# newie!!!



## vella49 (Jun 25, 2007)

hi all, im not really south glam but nobody else seems to be in any other counties . Based in neath having treatment in neath and bridgend any one else being seen there?


----------



## ANDI68 (Aug 17, 2007)

Hi Vella,

I had my investigations under Bridgend and NPT but I'm under CARU now.

Andi x


----------



## ANDI68 (Aug 17, 2007)

Vella,

That sounds nasty .. hope you're better now.  DH and myself only had investigations there really, we need ICSI so we were referred to Cardiff.  Mind you, all that took months. 

I only saw Miss Dossa twice .. once on initial consultation and then when I had an echovist scan in NPT hospital.  Generally, I found the unit okay but I have learnt one thing through this process .... don't rely on people to do their jobs .. letters get lost between departments, you have to keep on otherwise you may get forgotten or delayed .. but that's another story.
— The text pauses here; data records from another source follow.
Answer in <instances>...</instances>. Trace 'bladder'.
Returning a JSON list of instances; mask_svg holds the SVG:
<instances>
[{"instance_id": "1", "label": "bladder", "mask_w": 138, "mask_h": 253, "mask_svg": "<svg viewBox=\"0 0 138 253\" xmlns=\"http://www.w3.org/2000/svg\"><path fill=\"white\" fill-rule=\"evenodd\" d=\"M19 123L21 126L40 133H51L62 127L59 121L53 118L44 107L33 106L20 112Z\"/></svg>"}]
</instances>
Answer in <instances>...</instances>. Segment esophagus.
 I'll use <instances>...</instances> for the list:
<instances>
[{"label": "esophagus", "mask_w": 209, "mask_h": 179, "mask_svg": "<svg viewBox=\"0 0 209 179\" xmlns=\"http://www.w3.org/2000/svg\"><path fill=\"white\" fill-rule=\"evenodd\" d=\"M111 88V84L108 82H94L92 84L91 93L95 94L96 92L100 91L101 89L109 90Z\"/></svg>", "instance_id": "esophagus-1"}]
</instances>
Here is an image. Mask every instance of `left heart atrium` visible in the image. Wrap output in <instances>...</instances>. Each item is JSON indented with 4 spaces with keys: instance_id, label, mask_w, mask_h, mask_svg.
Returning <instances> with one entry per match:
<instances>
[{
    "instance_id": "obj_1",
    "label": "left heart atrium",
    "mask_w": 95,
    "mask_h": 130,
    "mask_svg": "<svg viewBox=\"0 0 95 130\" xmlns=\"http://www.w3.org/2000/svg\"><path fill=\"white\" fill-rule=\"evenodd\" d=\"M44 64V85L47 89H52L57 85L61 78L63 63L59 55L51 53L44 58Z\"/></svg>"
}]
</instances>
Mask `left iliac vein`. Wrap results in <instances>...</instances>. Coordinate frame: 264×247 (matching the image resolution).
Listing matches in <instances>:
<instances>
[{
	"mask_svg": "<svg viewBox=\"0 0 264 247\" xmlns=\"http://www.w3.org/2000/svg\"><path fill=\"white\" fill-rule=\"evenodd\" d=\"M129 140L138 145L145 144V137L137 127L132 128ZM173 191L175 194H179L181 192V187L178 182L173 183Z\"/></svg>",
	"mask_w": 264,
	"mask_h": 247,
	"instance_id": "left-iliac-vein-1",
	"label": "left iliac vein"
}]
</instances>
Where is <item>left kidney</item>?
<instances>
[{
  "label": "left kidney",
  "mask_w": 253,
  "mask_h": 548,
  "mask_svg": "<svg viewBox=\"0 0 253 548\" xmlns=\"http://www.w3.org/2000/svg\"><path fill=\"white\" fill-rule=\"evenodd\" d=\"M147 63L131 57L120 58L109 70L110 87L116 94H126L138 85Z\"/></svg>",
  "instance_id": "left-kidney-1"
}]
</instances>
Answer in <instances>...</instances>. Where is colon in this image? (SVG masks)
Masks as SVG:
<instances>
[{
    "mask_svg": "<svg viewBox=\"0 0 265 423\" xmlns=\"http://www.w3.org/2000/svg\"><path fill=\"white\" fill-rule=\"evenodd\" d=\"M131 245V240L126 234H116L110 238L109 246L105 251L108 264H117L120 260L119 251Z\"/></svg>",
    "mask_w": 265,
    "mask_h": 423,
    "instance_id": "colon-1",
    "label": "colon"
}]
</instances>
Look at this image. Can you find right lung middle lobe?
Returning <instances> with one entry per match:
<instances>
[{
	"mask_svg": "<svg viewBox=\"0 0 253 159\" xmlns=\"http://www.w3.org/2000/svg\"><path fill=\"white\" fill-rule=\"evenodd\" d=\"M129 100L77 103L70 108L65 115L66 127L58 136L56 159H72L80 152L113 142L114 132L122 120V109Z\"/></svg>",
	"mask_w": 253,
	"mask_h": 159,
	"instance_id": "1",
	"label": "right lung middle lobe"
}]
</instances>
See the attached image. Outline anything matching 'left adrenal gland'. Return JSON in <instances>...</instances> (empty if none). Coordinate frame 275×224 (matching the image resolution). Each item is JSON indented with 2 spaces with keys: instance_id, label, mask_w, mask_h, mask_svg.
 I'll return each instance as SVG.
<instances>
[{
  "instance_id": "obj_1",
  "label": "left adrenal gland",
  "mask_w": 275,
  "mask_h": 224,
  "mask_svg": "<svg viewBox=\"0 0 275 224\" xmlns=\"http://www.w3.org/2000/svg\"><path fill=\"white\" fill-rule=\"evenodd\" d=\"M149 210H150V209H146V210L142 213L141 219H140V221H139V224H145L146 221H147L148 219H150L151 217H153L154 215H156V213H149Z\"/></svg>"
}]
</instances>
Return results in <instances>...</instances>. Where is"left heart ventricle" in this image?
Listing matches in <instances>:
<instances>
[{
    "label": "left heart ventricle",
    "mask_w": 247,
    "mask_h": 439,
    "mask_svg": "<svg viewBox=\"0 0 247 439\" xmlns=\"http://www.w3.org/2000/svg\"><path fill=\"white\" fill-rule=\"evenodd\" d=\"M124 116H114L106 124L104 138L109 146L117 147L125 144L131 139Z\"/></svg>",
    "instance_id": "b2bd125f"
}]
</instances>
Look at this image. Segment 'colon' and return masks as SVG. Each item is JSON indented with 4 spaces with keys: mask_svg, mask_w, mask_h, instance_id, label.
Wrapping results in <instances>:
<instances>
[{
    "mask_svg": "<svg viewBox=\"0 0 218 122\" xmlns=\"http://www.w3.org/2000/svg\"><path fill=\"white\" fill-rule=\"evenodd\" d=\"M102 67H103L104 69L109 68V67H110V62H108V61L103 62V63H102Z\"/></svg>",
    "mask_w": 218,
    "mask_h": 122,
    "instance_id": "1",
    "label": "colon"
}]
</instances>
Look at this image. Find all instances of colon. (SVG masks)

Will you be getting another try there?  I know Bridgend is NHS funded so how many attempts can you have?

Andi x


----------



## ANDI68 (Aug 17, 2007)

Forgot to say I've learnt a lot from a book I bought ... Zita West - Fertility & Conception.  It covers everything


----------



## ANDI68 (Aug 17, 2007)

Keep your chin up


----------



## crazybabe (Apr 24, 2007)

Hi Andi

How are you keeping, did you suffer from bloating, wind and upset tummy while DR i am on day 4 now of DR, it has only started today, it may be from a cup of soup i had in work today, felt a bit dodgie after i drunk that, it is a while ago sincle i did the injections with iui (Suprecur 0.5ml thuis time with ivf 0.3ml whrn i had iui) so i cant really remember how i felt.  Have you had this.

Crazybabe


----------



## ANDI68 (Aug 17, 2007)

Hi Crazybabe,

I'm not too bad thanks for asking.

I had a very loose tummy (TMI I know  ) and was also getting up during the night for a wee.  And alot of disturbed sleep, I had difficulty getting back get off after going to the loo .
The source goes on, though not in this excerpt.